三十六話、悪魔戦其の弐
考えろ……考えるんだ……考えなければ……
八方塞がりの穴を見つけるんだ。穴……悪魔について考える。悪魔? 弱点。悪魔の対義語……神。俺が神の力を使えるか? 答えは否だ。どうする? どうする? 悪魔についての文献を頭の中で読み漁る。探せ。捜せ。求めろ。答えを。悪魔? プライド? プライドが高い!
いける! が、どうやってプライドを傷つかせる? わからない。考えろ。考えるんだ。傷つかせろ……少しでもプライドを……
行け! 逝け! 走れ! 疾走しろ!
俺は悪魔の方に走る。が、悪魔は何の気なしに興味を向けない。これだ。このプライドの高さにこそ穴はあるはずだ。考えろ。考えるんだ。俺は剣を振りあげる。やっとこちらに興味を向けた悪魔が気だるそうに防ぐ準備を始める。
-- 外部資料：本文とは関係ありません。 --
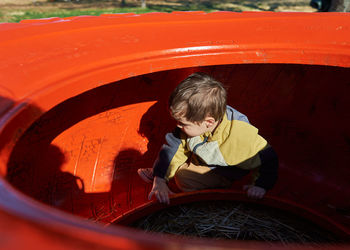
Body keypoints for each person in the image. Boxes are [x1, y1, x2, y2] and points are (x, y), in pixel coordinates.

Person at [137, 72, 278, 204]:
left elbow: (268, 158)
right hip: (202, 156)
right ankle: (162, 171)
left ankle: (211, 195)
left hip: (221, 171)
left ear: (208, 122)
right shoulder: (196, 123)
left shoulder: (239, 137)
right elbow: (172, 148)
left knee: (184, 177)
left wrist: (260, 186)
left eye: (183, 123)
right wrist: (160, 178)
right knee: (170, 160)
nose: (178, 126)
振り降ろす。防がれる。弾かれる。まだまだ! 振り降ろす。悪魔は少し驚いたようだが、すぐに興味をなくし、簡単に防ぎ、後ろに俺を吹き飛ばす。吹き飛ばされている最中に魔力を練る。このタイミングしかない! 俺は直感的にそう思った。悪魔が最大に優越感に溺れる場所。そう、敵を倒したときだ。そして……それは今だ!
ためた魔力を術として昇華。完全なる神の加護を受けているわけではないが、大気中にある神の加護を受けたものを気を使って最大限に寄せ集める。それを使い……
「《神の炎<デオスフロガ>》!!」
魔法を放つ。神の力と俺の勇者補正。大気の自然。全てを調和させながら融合する。そして、狙いは……黒の魔導書! 速攻で使われる魔法さえなければ、ある程度の対処は容易になる。そう判断した俺は、魔導書に魔法をぶつける。
轟々と、炎をたてながら、魔導書は燃えていく。そして、それをみた悪魔は、この世のものとは思えぬ形相で、俺をにらみつけてくる。
「お前……やったな?」
そして、それが子供のような無邪気な笑みに変わり……駆けた。
俊足の瞬速。速い。疾風。数々の速き言葉を言い尽くすほどの速さ。それが俺に迫りくる。が、俺は軽く横に避ける。
「!!!????」
悪魔がなにが起こったかがわからないような感じで、素直に疑問符を表現する。素直、その言葉が表すように、激昂した悪魔は悪い方に単純だった。直線的な攻撃。いくら速くても避けるのは難しいことではない。が、怒りに狂い、それさえもわからないのか、単純な攻撃を悪魔は幾度となく俺に繰り返してくる。
「単純だな……」
近くにいたものに聞こえるか聞こえないかの小さな声で、俺の口から呟きが漏れた。それと同時に、悪魔はさらに怒り、空を向く。そんな暇があるのかよ、と心の中で俺はつっこむが、悪魔が何か言っていることに気づく。
「悪魔神よ……なぜあなたは私をお見捨てになった……?」
神頼みか。心の中で一瞥し、神頼み中の悪魔を無視し、魔法の詠唱を開始する。
「《身体強化<ディナトソマ>》」
落ち着いた声色で、俺はソラに強化呪文をかける。強化が失われ、隅でうずくまっていたソラは、水を得た魚のように目を煌めかせた。
「はぁぁぁぁぁぁぁぁぁ!」
まだ悠長に神頼みをしている悪魔に、ソラは剣を振りかぶる。
俺も緋色の剣を、しっかりと握り、走る。
二つの剣が、一つの体に収束する。なぜ自分が負けたのかがわからない。そんな顔の悪魔は、最後まで自分のプライドの高さを知ることはなく、地面に倒れた。